*** Listed entries

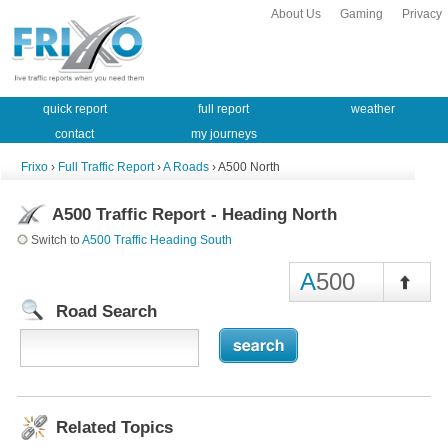
About Us
Gaming
Privacy
quick report
full report
weather
contact
my journeys
Frixo
›
Full Traffic Report
›
A Roads
› A500 North
A500 Traffic Report - Heading North
Switch to
A500 Traffic Heading South
A
500
Road Search
Related Topics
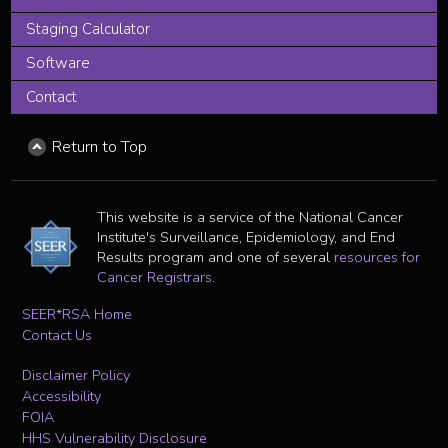
Staging Calculator
Software
Contact
Return to Top
This website is a service of the National Cancer
Institute's Surveillance, Epidemiology, and End
Results program and one of several
resources for
Cancer Registrars
.
SEER*RSA Home
Contact Us
Disclaimer Policy
Accessibility
FOIA
HHS Vulnerability Disclosure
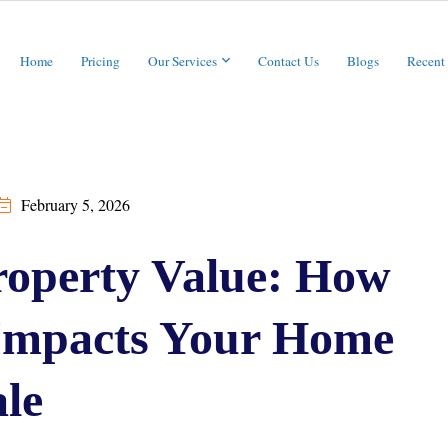
Home
Pricing
Our Services
Contact Us
Blogs
Recent
February 5, 2026
operty Value: How
 Impacts Your Home
le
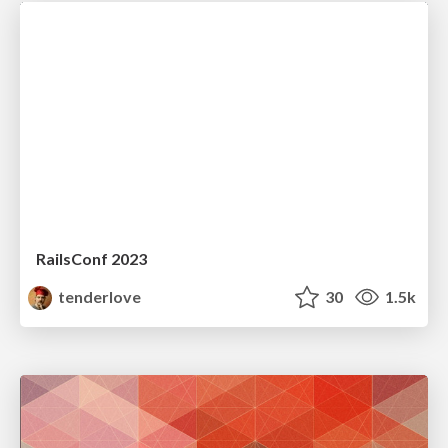
RailsConf 2023
tenderlove
30
1.5k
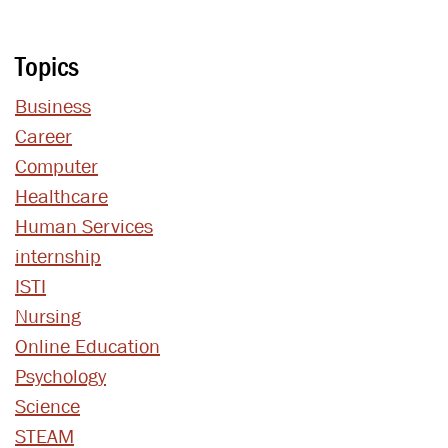
Topics
Business
Career
Computer
Healthcare
Human Services
internship
ISTI
Nursing
Online Education
Psychology
Science
STEAM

******

* Assignment
Please reproduce, line for line and without changes, all the text read from the pages in the data above, leaving the pictures out of your answer.

* Written reply
About Us
Gaming
Privacy
quick report
full report
weather
contact
my journeys
Frixo
›
Full Traffic Report
›
A Roads
› A500 North
A500 Traffic Report - Heading North
Switch to
A500 Traffic Heading South
A
500
Road Search
Related Topics
Staging Calculator
Software
Contact
Return to Top
This website is a service of the National Cancer
Institute's Surveillance, Epidemiology, and End
Results program and one of several
resources for
Cancer Registrars
.
SEER*RSA Home
Contact Us
Disclaimer Policy
Accessibility
FOIA
HHS Vulnerability Disclosure
Home
Pricing
Our Services
Contact Us
Blogs
Recent
February 5, 2026
operty Value: How
 Impacts Your Home
le
RailsConf 2023
tenderlove
30
1.5k
Topics
Business
Career
Computer
Healthcare
Human Services
internship
ISTI
Nursing
Online Education
Psychology
Science
STEAM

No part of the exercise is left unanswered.